05/22/2013 06:44 pm ET Updated Jul 21, 2013

Be Loyal: To Those Who Work With You and to the College

Loyalty should be valued above almost everything else. No -- not more than honesty -- but more than any other trait I can think of.

We all want bright, hardworking, trustworthy people around us. However, we should want, more than anything else, someone with whom we would gladly share a foxhole.

Just as we want people to be loyal to us, we need to be loyal to them. Loyalty can take different forms. To me, it meant backing my staff in conversations with board members and trying to advance the careers of those who did their jobs well.

Over the years, I had two kinds of bosses: those who were quick to help me with my career and one who tried to hold me back because he felt there was more I could do for him. When I found out he had sabotaged me for a position I wanted, I told him I would work for him for another year. In exchange, I wanted, as he had promised before, to have his support for my next job, and I told him I would leave at the end of the year in any case. Although he again reneged on his promise to support me in my search, I got the job I wanted, which happened to be my first college presidency.

I promised myself I would never hold back anyone who wanted to rise to the next level. In fact, I constantly encouraged those around me to reach for the next professional rung, so much so I was jokingly accused by one colleague of trying to force her out. In a way, I was. I was convinced the position (a college presidency) was good for her, and I also believed it was good for the institution at which we both worked because, if prospective job applicants saw people moving up the ladder, they would want to work at the institution even more.

The loyalty to the people with whom you work is always tempered, though, by the greater loyalty to the institution. Just as I believe administrators and board members cannot really be friends, so I think friendships between a president and others on campus are difficult.
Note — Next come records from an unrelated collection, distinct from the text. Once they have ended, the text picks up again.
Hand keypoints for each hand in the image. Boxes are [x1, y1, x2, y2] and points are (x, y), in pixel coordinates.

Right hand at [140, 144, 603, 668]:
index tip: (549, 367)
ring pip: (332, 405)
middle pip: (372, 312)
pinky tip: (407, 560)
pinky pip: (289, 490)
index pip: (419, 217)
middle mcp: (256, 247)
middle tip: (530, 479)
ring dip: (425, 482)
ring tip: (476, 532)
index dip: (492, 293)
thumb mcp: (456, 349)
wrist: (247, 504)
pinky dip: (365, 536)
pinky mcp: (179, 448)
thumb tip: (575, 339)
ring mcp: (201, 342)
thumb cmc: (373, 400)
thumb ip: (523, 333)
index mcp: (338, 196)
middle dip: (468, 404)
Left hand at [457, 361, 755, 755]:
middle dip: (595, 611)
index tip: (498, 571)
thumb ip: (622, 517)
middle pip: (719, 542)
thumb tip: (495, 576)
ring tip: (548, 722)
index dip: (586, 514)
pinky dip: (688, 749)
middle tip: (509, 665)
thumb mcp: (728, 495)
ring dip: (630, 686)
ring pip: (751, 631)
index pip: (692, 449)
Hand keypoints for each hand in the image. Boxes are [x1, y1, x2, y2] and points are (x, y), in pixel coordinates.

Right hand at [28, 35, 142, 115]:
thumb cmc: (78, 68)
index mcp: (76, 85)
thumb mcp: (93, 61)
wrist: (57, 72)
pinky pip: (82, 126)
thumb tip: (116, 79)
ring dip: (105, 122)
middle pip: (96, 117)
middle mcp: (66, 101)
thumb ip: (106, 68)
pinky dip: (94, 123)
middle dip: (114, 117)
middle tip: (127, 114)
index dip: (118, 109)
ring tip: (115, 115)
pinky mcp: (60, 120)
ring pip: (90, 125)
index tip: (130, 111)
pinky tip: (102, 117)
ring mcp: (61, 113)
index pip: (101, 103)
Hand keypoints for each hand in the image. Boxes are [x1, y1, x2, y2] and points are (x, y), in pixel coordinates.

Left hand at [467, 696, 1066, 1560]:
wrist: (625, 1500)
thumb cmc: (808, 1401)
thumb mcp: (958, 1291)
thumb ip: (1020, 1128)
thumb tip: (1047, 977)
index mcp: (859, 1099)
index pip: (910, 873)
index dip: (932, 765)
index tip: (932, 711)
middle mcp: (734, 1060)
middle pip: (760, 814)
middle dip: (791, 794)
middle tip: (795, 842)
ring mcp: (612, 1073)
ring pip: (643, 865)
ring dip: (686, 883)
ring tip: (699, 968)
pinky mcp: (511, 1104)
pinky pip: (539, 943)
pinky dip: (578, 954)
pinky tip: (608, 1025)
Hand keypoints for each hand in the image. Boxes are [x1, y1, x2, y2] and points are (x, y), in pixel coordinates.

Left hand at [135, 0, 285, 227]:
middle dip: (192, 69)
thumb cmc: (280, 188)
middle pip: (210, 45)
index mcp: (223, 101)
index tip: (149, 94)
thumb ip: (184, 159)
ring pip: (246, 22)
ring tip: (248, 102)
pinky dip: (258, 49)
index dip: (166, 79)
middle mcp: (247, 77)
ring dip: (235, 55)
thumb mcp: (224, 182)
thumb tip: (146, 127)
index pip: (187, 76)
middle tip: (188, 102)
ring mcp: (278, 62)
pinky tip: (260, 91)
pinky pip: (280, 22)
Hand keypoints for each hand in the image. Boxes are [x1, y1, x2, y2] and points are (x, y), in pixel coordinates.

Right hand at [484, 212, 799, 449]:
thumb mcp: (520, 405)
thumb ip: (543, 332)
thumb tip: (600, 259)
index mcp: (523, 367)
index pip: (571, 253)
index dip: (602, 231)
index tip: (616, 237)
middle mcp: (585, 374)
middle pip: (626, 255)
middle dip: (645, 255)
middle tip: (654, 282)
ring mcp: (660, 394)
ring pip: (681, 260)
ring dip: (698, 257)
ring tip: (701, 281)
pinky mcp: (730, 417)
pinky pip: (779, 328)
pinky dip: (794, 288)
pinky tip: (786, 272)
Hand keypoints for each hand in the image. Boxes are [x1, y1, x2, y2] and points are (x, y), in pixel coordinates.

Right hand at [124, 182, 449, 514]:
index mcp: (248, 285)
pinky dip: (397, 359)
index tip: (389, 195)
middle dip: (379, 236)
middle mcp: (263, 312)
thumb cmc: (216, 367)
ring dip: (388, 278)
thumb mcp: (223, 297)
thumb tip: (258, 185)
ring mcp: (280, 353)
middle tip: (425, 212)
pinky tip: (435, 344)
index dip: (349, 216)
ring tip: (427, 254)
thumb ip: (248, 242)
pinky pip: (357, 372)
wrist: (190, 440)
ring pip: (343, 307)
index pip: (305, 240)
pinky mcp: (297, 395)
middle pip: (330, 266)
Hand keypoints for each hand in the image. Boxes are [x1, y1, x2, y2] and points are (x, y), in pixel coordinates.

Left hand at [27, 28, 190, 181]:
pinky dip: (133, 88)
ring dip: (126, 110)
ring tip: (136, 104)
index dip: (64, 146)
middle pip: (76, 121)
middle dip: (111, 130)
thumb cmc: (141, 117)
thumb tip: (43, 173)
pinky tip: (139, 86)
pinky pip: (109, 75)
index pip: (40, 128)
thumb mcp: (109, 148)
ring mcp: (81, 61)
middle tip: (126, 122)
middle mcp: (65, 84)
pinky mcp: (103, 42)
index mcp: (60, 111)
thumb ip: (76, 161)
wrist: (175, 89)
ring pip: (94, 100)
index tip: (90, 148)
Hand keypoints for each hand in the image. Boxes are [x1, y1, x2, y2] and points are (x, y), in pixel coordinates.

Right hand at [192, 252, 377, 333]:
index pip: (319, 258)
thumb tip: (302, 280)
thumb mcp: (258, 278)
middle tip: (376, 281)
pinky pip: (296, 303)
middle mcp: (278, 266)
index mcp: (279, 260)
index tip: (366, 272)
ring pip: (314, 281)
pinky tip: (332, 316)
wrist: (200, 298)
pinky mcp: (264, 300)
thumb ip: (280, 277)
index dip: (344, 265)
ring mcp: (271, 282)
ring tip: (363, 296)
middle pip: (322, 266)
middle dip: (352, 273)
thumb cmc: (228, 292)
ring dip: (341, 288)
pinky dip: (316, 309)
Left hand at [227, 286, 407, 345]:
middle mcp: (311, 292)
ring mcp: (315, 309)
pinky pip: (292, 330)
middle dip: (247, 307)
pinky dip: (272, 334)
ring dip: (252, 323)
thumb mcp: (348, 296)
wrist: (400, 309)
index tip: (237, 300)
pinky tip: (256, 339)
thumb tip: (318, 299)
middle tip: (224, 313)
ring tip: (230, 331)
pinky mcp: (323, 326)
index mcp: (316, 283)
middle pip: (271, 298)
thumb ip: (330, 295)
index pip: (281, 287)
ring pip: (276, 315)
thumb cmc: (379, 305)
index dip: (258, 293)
Relationships were strained more than once when I had to make a decision that negatively affected a colleague with whom I had a close relationship. In baseball, the tie goes to the runner; for a president, there are no ties in personnel matters (at least there shouldn't be) -- the institution always wins.

Fortunately, in each case where feelings were bruised, the relationship was quickly healed and strong friendships were easily developed -- after I left the presidency. Having that friendship while president, though, was a different matter.

You can have good relationships as a president; you can't have friendships. If you want friendship, look to your spouse and to friends outside the institution or, as Harry Truman said, get a dog.